Before there was Mark Valley, there was Rick Springfield as the original primetime Human Target back in the summer of 1992 on ABC. It was developed by Danny Bilson and Paul DeMeo of PetFly Productions, the same people that brought us cult fan favorites The Sentinel and Viper. Human Target was their second attempt at successfully bringing another DC Comics character to primetime following The Flash (1990-91) on CBS. Dubbed as The A-Team meets Mission: Impossible, Christopher Chance is the ultimate master of disguises: a Vietnam veteran turned private detective/bodyguard that takes on the identities of his clients to uncover who wants them dead and why.
Bilson and DeMeo is known for having their shows aimed at fanboys and fangirls mixing the comic book/superhero genre with character storylines mixed with action, fantasy, suspense, and humor. Human Target certainly fit that bill, so why was it canceled after seven episodes? Poor response from critics and viewers who couldn’t see Springfield as anymore than Dr. Noah Drake on General Hospital as well as a “teen idol”, and not accept him as an action hero. But part of the main reason was that this version aired during the 1992 Summer Olympics.
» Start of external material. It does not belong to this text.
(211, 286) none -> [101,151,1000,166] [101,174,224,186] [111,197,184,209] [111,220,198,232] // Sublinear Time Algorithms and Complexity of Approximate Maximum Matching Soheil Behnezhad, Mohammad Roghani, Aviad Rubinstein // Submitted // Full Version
Now, Human Target gets a second Chance 18 years later on FOX with Boston Legal alum Mark Valley in the title role. This time, Christopher Chance is a “private contractor” and bodyguard: the ultimate human chameleon that puts himself on the front line, making his client open and vulnerable, as he goes undercover to find and identify the threat, and eliminate it.
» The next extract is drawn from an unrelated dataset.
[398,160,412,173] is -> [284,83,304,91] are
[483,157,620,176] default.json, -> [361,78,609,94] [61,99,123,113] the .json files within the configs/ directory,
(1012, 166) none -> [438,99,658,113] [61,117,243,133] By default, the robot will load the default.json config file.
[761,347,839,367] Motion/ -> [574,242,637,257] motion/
Chance was “the One” (remember what Neo was wearing in The Matrix Reloaded and Revolutions?) in last night’s “Sanctuary”, when he’s hired to protect and retrieve John Gray, a reformed criminal hiding out in an monastery from his former associates seeking a sacred religious book. Chance and his client are kindred spirits, for we discovered that the love of a woman made them feel like one of the good guys, which ended tragically for Chance in his first case with friend and partner Winston (Chi McBride).
Human Target 2010 does have the elements of The A-Team meets Mission: Impossible, but it also has the ingredients of 24 and The Equalizer. Like Bond and Bourne, Chance is a man with an questionable and mysterious past, and like Bauer and McCall, he continues to seek redemption by helping others. This one is an improvement because the writers took away the special effects to make the show a good blend of real time with fantasy. Let’s hope this version won’t be a threat to the Winter Games, for Human Target 2010 is less comic and more hardboiled graphic novel and film noir coming to life.